In the event, putting a think tank in the service of the Shadow Secretary of State proved impractical. Many of those approached liked the idea but did not want it to serve a political party, or to create an organisation that was biased in favour of certain modes. Of much more benefit, it was agreed, would be a neutral and independent pan-transport organisation, focusing on evidence-based research and policy advice, and not a lobbying or campaigning group.
The ‘Independent Transport Commission’, as it was then christened, was formally launched at the Royal Society of Arts in October 1999. Since that time the ITC has grown and developed into the UK’s leading independent pan-transport research charity, with influence at the highest levels of Government.
The short history of the ITC has been an eventful one and has, inevitably, seen members come and go.

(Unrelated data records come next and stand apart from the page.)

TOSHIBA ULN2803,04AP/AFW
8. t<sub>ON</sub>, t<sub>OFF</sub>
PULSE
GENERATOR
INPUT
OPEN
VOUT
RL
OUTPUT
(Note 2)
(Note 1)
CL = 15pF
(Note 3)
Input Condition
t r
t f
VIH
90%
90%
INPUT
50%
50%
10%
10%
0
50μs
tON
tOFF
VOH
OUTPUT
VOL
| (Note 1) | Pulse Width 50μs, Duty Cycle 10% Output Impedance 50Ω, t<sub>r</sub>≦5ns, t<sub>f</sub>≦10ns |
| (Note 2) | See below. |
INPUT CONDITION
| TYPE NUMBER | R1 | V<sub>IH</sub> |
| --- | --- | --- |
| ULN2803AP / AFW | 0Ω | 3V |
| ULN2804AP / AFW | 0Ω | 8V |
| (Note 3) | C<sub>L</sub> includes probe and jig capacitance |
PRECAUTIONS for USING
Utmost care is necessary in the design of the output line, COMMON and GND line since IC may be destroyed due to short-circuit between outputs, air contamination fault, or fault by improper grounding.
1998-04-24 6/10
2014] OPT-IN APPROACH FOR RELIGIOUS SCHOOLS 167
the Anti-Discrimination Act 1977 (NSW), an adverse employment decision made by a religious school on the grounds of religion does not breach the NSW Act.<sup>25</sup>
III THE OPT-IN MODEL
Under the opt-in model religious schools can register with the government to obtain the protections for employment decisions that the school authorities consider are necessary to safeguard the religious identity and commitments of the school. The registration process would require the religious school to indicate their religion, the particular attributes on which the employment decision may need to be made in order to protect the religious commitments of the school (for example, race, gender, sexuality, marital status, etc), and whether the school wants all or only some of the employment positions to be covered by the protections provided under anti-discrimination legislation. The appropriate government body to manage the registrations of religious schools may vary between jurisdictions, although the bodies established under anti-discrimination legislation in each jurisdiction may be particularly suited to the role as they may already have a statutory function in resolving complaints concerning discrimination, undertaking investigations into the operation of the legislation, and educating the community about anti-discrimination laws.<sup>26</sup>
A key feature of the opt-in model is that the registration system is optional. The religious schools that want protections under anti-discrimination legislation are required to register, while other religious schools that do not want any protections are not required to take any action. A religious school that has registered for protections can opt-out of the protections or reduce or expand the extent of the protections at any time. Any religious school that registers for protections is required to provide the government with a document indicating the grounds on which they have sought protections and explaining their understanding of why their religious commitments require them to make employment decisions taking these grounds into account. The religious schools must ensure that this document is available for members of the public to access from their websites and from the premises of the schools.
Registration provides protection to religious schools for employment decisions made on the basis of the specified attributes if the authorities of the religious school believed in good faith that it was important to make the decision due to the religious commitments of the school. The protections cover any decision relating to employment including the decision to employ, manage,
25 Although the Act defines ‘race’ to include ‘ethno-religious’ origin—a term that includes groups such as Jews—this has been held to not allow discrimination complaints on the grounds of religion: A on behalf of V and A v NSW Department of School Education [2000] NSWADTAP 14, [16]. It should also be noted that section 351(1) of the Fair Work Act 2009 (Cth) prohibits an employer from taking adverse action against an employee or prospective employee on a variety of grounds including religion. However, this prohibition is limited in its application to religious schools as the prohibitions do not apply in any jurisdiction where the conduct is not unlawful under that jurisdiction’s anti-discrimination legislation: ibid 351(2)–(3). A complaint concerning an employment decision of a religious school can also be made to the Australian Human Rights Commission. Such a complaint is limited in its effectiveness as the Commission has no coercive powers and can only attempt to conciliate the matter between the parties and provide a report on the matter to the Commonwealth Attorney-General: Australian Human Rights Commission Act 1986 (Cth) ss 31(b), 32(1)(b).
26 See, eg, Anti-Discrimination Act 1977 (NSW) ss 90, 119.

Those serving now would particularly like to acknowledge their debt to the following figures who served before them.
Richard Simmonds CBE, (First chairman)
Dr Derek Langslow
Sir Patrick Brown KCB (Second chairman)
Professor Mike McDonald
Dr David Quarmby CBE (Third Chairman)
William Tyson OBE
Professor Greg Marsden
Simon Linnett (Fourth Chairman)
And particularly Terence Bendixson who served as Secretary for the first decade of the ITC’s history.